> **CONSEGNA 1**
Nell'elenco, parti dalla riga con "pose: elev=331.5 azim=313.9" e prosegui fino alla riga con "Dot at: (239, 277)", entrambe comprese. Riporta solo queste righe in una tabella Markdown con le colonne Numero e Riga, senza le righe vuote.

> **BRANO DEL DOCUMENTO**
Al preciso scopo di aumentare la velocità di funzionamento dei microprocessori vengono sviluppate nuove tecniche hardware e software.
Dal punto di vista hardware, i continui progressi nella litografia consentono di aumentare costantemente il numero di transistori integrati in un singolo chip, secondo la cosiddetta legge di Moore che, già nel 1965, prevedeva un raddoppio della densità dei componenti ogni dodici mesi. Si passa così dalle migliaia di transistori per chip, consentiti dall’integrazione su larga scala (LSI, Large scale integration) dei primi anni Settanta del XX sec., alle centinaia di migliaia della integrazione su larghissima scala (VLSI, Very large scale integration) della metà degli anni Ottanta. La capacità di integrare centinaia di migliaia di transistori permette di utilizzare soluzioni architetturali di avanguardia, a partire da pipeline (tubazione) e memoria cache. Mentre le prime CPU elaboravano le successive istruzioni di programma in modo sequenziale attraverso le fasi di prelievo, decodifica ed esecuzione (tab. 1), quelle dotate di pipeline eseguono simultaneamente più istruzioni, ciascuna a uno stadio diverso nella sua sequenza di elaborazione (tab. 2), con un notevole aumento del numero di istruzioni elaborate per secondo.
In particolare la tecnica consente, a parte i primi e gli ultimi cicli, di eseguire in un ciclo tante istruzioni quante sono le fasi in cui è stata frazionata l’esecuzione di un’istruzione. La tendenza costante sarà quindi quella di aumentare tale numero di fasi – detto anche profondità della pipeline – realizzando le cosiddette pipeline estese (nella tab. 3 è riportato lo schema di una pipeline a cinque stadi).
Per risolvere situazioni critiche quali le istruzioni di salto, saranno poi sviluppate varie strategie tra cui i salti ritardati, la previsione dei salti e l’esecuzione di altre istruzioni durante i tempi dei salti ritardati.

> **DATI FORNITI**
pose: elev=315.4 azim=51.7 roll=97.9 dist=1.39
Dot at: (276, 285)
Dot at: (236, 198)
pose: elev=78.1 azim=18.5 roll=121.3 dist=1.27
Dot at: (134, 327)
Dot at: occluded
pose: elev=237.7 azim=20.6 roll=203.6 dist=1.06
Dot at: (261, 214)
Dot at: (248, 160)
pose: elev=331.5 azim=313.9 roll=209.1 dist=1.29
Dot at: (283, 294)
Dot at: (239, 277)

* * *

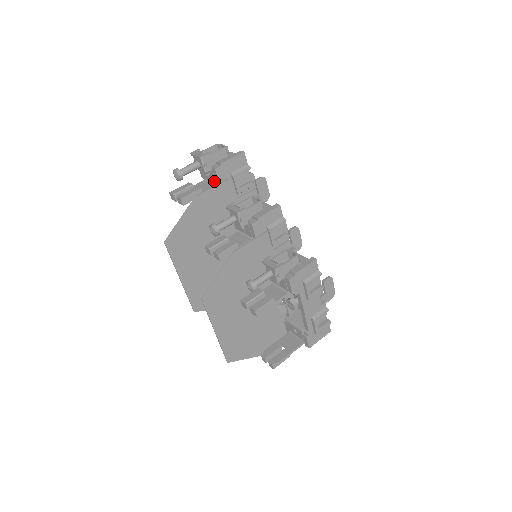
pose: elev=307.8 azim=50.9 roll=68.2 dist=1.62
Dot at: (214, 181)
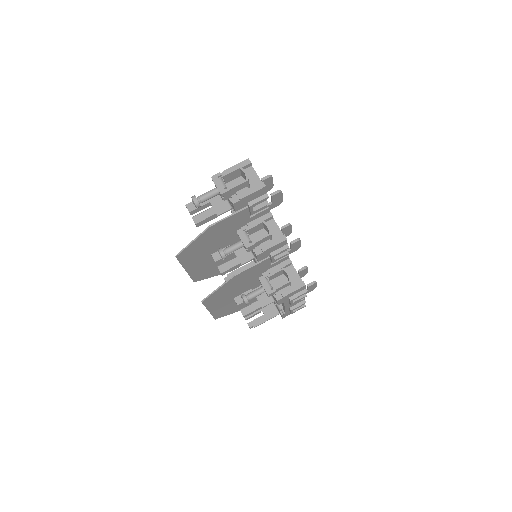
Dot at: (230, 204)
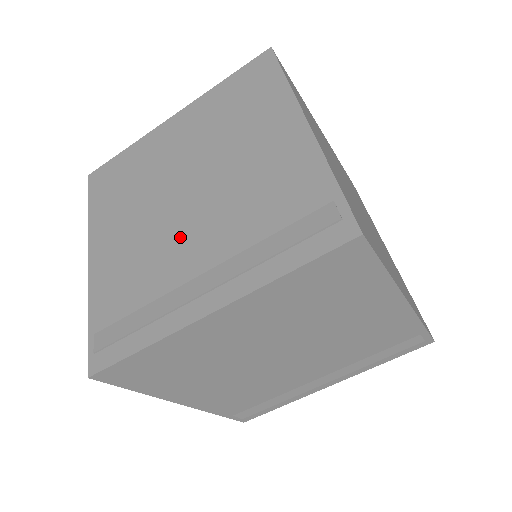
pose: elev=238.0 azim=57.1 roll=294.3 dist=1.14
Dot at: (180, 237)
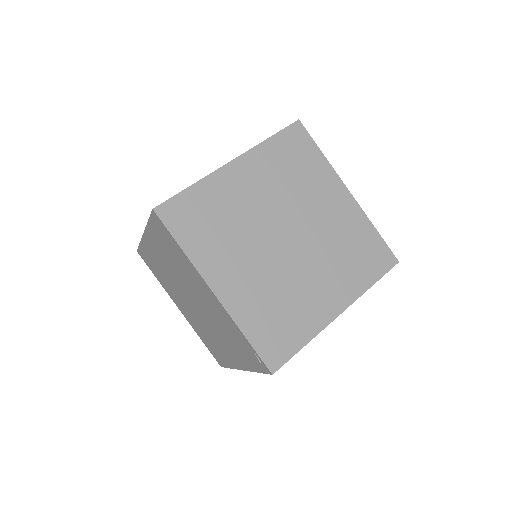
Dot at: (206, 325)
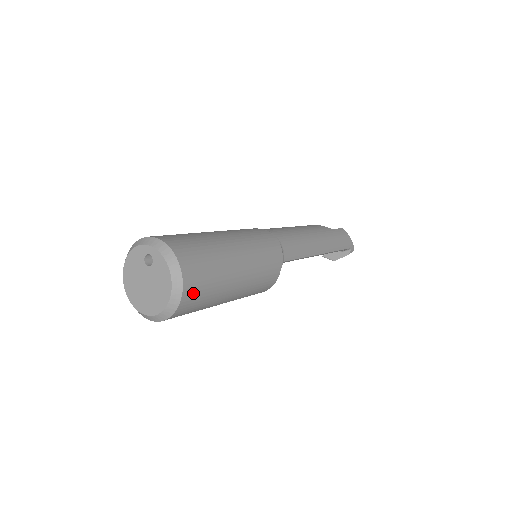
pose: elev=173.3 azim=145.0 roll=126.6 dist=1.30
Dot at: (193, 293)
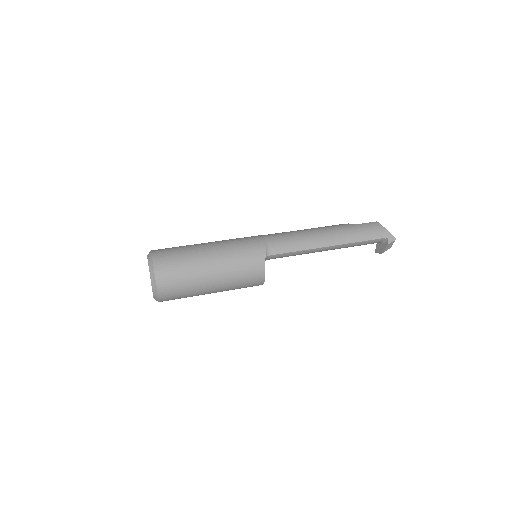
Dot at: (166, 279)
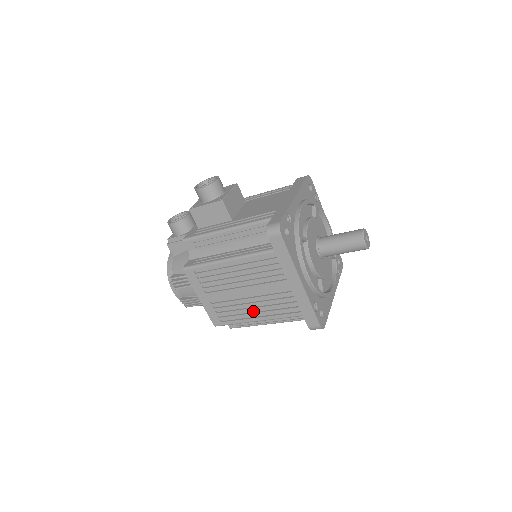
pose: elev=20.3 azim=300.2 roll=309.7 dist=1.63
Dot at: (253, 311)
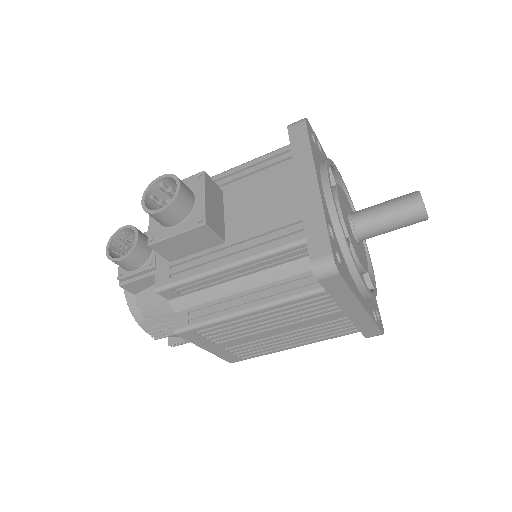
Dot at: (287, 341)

> **CONSEGNA 2**
Nel brano sui microprocessori, ogni quanto tempo la legge di Moore prevedeva il raddoppio della densità dei componenti?

> **RISPOSTA FINALE 1**
| Numero | Riga |
|---|---|
| 1 | pose: elev=331.5 azim=313.9 roll=209.1 dist=1.29 |
| 2 | Dot at: (283, 294) |
| 3 | Dot at: (239, 277) |

> **RISPOSTA FINALE 2**
Ogni dodici mesi.